# Exercise requirements
Please output the data exactly, minus pictures.

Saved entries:
○ ○ ○ ○ ○
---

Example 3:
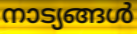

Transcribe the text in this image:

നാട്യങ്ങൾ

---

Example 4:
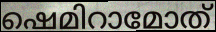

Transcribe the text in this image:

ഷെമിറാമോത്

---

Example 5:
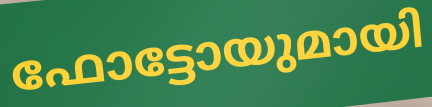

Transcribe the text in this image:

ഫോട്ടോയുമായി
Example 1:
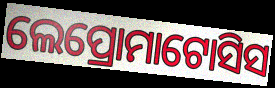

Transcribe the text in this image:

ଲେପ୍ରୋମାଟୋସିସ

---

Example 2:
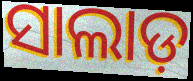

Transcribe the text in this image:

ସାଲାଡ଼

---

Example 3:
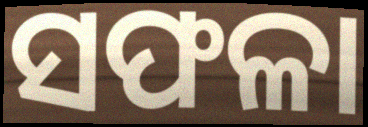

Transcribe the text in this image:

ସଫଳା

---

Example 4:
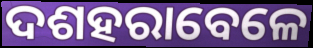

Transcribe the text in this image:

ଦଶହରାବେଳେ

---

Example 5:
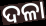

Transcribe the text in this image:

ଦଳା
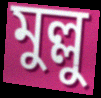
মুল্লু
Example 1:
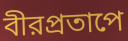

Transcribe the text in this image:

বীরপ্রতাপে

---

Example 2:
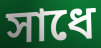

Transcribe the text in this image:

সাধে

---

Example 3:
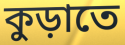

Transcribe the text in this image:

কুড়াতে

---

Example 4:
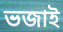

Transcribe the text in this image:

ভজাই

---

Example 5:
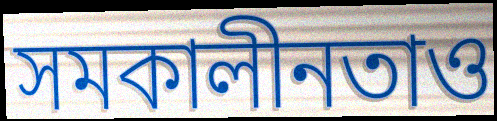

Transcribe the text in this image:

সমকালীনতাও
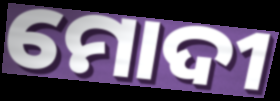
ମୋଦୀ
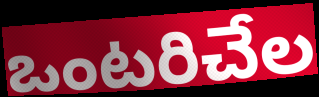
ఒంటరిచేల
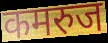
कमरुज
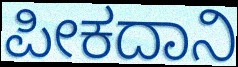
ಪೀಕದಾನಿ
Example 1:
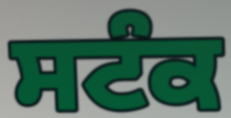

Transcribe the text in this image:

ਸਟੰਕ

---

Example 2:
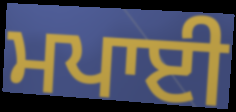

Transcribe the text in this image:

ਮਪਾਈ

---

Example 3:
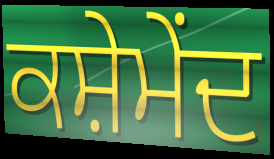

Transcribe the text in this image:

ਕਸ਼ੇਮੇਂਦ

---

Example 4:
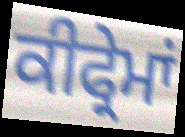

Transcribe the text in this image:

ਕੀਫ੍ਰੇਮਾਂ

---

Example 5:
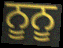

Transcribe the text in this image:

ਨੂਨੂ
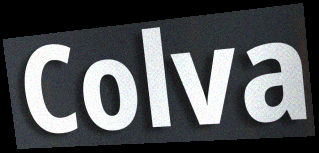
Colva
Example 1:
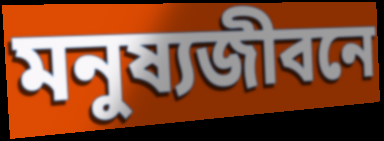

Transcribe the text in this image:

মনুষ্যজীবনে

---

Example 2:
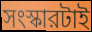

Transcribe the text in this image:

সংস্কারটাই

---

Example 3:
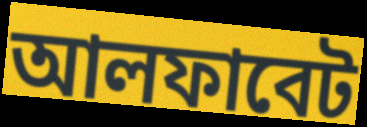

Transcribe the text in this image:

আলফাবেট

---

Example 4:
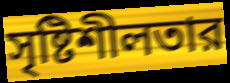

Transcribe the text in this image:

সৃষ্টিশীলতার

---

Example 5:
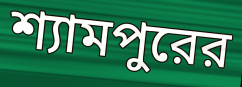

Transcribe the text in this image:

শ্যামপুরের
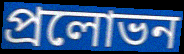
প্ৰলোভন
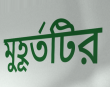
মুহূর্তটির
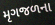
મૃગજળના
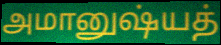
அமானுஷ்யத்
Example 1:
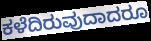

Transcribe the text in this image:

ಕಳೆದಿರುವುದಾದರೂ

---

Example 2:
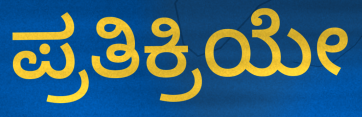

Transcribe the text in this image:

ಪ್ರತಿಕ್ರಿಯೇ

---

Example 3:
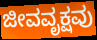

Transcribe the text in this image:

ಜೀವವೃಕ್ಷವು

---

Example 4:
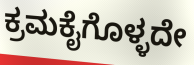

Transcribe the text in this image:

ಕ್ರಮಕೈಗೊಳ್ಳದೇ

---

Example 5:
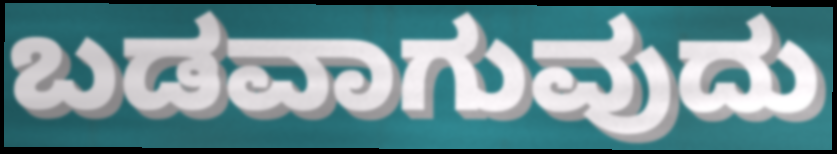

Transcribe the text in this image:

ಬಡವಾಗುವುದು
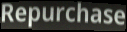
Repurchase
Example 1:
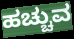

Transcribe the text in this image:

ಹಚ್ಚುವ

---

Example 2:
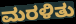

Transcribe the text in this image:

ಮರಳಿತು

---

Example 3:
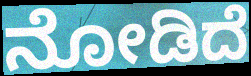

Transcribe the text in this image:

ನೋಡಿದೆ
○ ○ ○ ○ ○
# Task solution
---

Example 3:

Transcribe the text in this image:

നാട്യങ്ങൾ

---

Example 4:

Transcribe the text in this image:

ഷെമിറാമോത്

---

Example 5:

Transcribe the text in this image:

ഫോട്ടോയുമായി
Example 1:

Transcribe the text in this image:

ଲେପ୍ରୋମାଟୋସିସ

---

Example 2:

Transcribe the text in this image:

ସାଲାଡ଼

---

Example 3:

Transcribe the text in this image:

ସଫଳା

---

Example 4:

Transcribe the text in this image:

ଦଶହରାବେଳେ

---

Example 5:

Transcribe the text in this image:

ଦଳା
মুল্লু
Example 1:

Transcribe the text in this image:

বীরপ্রতাপে

---

Example 2:

Transcribe the text in this image:

সাধে

---

Example 3:

Transcribe the text in this image:

কুড়াতে

---

Example 4:

Transcribe the text in this image:

ভজাই

---

Example 5:

Transcribe the text in this image:

সমকালীনতাও
ମୋଦୀ
ఒంటరిచేల
कमरुज
ಪೀಕದಾನಿ
Example 1:

Transcribe the text in this image:

ਸਟੰਕ

---

Example 2:

Transcribe the text in this image:

ਮਪਾਈ

---

Example 3:

Transcribe the text in this image:

ਕਸ਼ੇਮੇਂਦ

---

Example 4:

Transcribe the text in this image:

ਕੀਫ੍ਰੇਮਾਂ

---

Example 5:

Transcribe the text in this image:

ਨੂਨੂ
Colva
Example 1:

Transcribe the text in this image:

মনুষ্যজীবনে

---

Example 2:

Transcribe the text in this image:

সংস্কারটাই

---

Example 3:

Transcribe the text in this image:

আলফাবেট

---

Example 4:

Transcribe the text in this image:

সৃষ্টিশীলতার

---

Example 5:

Transcribe the text in this image:

শ্যামপুরের
প্ৰলোভন
মুহূর্তটির
મૃગજળના
அமானுஷ்யத்
Example 1:

Transcribe the text in this image:

ಕಳೆದಿರುವುದಾದರೂ

---

Example 2:

Transcribe the text in this image:

ಪ್ರತಿಕ್ರಿಯೇ

---

Example 3:

Transcribe the text in this image:

ಜೀವವೃಕ್ಷವು

---

Example 4:

Transcribe the text in this image:

ಕ್ರಮಕೈಗೊಳ್ಳದೇ

---

Example 5:

Transcribe the text in this image:

ಬಡವಾಗುವುದು
Repurchase
Example 1:

Transcribe the text in this image:

ಹಚ್ಚುವ

---

Example 2:

Transcribe the text in this image:

ಮರಳಿತು

---

Example 3:

Transcribe the text in this image:

ನೋಡಿದೆ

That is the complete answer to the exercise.